In November 2021, the EFL had previously imposed a 6-point deduction on Reading, as well as a transfer embargo. Specifically, the sanctions were in relation to losses of over £70 million between 2017 and 2021, above an agreed loss limit of £48 million. The time period was adjusted from the usual three-year period to four, in order to accommodate the impact of the coronavirus pandemic.

Following the breaches, the EFL had then agreed a business plan with the Royals which included specific performance related targets in respect of revenue and expenditure. A further 6-point deduction was then deferred and suspended until the end of the 2021/22 season. However, the EFL issued the sanctions after the club failed to adhere to budgetary restrictions. Reading also faced multiple warnings during this time.

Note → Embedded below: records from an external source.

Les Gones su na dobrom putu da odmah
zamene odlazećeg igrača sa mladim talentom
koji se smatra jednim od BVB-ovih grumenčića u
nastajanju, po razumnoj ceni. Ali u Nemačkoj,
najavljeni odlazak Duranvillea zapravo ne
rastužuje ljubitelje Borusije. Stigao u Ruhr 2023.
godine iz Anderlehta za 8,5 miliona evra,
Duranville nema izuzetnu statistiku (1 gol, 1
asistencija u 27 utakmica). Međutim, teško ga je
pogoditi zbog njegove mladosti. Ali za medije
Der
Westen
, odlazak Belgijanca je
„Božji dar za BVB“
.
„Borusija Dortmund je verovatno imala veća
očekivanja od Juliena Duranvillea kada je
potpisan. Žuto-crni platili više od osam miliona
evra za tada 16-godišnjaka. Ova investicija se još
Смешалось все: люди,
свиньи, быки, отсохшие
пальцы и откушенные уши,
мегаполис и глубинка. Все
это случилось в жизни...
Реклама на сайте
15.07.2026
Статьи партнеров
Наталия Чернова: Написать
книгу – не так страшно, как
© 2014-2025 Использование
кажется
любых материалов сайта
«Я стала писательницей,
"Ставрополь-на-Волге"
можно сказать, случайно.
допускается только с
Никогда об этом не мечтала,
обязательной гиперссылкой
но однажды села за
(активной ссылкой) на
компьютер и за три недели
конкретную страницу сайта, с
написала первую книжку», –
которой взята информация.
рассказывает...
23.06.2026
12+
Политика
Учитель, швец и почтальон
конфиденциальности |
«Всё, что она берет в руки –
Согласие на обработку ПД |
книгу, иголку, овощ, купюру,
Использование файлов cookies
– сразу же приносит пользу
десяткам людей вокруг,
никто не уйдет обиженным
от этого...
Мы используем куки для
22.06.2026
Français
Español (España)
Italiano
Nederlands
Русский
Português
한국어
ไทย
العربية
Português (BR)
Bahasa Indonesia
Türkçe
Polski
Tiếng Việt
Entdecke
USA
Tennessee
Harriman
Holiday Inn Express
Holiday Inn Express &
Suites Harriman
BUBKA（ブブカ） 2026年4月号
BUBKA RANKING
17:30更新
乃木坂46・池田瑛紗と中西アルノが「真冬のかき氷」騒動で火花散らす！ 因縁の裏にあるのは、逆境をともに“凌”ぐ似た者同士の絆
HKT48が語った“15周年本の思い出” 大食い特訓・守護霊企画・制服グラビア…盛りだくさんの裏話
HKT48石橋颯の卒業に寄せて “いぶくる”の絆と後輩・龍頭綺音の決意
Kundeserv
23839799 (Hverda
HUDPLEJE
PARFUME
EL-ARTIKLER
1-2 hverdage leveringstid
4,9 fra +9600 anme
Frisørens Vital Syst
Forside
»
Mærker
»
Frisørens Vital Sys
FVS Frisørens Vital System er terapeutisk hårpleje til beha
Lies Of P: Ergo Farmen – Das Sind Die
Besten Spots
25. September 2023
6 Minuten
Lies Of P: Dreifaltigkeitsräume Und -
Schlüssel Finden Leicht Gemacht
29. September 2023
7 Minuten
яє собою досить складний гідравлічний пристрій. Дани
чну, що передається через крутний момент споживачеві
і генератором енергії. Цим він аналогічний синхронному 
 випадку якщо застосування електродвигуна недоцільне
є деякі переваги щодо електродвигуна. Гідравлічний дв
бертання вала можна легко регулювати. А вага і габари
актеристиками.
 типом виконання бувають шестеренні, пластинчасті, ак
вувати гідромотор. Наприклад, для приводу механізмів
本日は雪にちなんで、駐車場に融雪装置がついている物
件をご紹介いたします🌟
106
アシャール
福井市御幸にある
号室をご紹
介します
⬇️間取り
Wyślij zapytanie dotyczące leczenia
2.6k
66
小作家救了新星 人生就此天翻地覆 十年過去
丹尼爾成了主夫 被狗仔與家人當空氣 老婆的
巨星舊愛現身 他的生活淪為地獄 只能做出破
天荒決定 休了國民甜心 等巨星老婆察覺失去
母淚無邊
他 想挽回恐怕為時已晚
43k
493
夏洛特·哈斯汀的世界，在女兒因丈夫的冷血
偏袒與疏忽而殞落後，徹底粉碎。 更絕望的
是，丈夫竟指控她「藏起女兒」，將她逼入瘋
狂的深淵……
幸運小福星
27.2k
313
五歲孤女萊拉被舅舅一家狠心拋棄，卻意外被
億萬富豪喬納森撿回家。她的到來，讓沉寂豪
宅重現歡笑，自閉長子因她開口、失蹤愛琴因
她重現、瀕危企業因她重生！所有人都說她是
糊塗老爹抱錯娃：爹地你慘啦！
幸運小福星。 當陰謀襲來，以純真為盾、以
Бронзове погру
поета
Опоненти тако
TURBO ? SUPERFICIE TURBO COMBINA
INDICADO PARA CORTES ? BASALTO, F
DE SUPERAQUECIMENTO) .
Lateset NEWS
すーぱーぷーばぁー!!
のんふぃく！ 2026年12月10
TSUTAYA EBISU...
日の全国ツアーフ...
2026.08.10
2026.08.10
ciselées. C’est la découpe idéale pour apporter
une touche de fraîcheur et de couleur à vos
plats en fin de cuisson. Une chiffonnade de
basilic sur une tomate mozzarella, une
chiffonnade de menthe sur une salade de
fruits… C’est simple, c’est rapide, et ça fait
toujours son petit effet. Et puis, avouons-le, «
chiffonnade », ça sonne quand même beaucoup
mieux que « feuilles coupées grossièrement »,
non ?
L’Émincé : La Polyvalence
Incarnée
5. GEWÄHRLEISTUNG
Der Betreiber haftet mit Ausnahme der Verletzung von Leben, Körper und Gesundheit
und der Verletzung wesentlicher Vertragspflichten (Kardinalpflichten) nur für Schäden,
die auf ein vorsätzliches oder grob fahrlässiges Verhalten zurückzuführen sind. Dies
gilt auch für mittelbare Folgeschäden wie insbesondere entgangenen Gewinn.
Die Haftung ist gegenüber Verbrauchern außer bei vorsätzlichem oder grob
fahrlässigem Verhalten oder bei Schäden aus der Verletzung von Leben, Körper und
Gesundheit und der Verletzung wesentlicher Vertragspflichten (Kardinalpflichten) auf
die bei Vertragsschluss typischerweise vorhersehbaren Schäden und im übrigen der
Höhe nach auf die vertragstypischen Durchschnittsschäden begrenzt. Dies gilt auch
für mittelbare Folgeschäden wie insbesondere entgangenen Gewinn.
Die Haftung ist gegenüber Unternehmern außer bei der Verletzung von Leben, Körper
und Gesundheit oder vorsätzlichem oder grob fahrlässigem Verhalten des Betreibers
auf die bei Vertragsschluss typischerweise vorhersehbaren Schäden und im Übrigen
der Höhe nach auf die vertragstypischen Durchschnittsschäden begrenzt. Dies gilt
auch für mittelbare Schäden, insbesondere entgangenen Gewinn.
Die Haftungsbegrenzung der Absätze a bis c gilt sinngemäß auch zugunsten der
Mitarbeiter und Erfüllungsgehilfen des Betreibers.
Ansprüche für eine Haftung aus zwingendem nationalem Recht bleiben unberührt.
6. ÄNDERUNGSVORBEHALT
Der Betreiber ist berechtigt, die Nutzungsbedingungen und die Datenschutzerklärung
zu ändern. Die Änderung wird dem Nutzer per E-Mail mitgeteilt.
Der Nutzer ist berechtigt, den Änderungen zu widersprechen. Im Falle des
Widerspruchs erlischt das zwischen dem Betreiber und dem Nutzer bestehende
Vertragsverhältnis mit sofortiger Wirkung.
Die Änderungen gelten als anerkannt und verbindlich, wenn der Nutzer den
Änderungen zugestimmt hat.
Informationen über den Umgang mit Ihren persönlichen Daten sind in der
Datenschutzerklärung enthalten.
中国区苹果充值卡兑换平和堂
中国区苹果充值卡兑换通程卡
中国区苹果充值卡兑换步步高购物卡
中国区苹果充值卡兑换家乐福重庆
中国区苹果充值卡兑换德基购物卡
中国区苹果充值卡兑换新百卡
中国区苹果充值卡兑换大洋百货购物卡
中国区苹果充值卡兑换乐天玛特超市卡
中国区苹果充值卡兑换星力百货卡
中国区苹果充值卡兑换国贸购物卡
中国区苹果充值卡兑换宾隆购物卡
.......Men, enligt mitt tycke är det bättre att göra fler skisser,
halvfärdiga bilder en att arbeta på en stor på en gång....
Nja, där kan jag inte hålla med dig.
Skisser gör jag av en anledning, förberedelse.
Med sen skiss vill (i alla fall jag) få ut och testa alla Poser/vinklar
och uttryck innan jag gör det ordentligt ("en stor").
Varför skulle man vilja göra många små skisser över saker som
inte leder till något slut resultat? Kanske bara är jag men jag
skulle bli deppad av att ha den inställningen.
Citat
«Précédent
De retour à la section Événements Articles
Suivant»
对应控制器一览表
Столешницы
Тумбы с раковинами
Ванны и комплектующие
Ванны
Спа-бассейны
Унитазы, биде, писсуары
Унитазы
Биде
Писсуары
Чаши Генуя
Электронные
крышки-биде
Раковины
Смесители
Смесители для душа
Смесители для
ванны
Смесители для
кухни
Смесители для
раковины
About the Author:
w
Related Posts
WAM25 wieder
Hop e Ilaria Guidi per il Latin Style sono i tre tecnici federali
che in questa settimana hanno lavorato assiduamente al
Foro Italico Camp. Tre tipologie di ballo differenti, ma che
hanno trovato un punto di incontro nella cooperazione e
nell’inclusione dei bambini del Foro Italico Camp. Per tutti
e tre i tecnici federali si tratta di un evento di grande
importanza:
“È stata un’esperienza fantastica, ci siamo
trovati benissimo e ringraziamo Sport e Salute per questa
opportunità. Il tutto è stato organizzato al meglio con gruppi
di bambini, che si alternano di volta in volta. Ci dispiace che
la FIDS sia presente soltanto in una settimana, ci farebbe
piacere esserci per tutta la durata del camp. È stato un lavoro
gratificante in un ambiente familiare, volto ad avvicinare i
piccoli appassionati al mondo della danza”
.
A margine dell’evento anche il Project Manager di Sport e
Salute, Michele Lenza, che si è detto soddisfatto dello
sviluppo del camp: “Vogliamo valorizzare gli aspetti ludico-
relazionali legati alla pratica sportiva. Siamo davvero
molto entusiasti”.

Reading provided the following statement in response to the sanctions:

“In abiding by the EFL rules, the club have not spent a penny on transfer fees since the summer of 2020 and have not paid a loan fee to any club since the summer of 2019. Our squad has been entirely rebuilt from free transfers, free loanees and Academy graduates.”

“Every single professional contract proposed has been scrutinized and ratified by the EFL before it has been offered and we have operated under a mutually-agreed capped wage bill imposed following our breach of the profit and sustainability regulations – our wage bill has been almost halved since the start of the 2019-20 season.”

The director of the independent club financial reporting unit, John Potterill-Tilney, commended Reading’s cooperation during the review process, whilst stating that the decision will help the club’s financial plan moving forward. He also went on to comment:

“This decision and sanction, as confirmed by the Club Financial Review Panel in a short time frame, within the relevant season, will now give the club clarity to plan for the period ahead, on and off the pitch”

Reading have since dropped to 20th in the Championship table, just a point above the second division's relegation zone. Further, the club decided to part ways with Manager Paul Ince just a week following the imposition of the sanction.

It is clear that the need for an independent panel has never been more paramount, with a view to protecting and preserving grass roots football throughout the English game.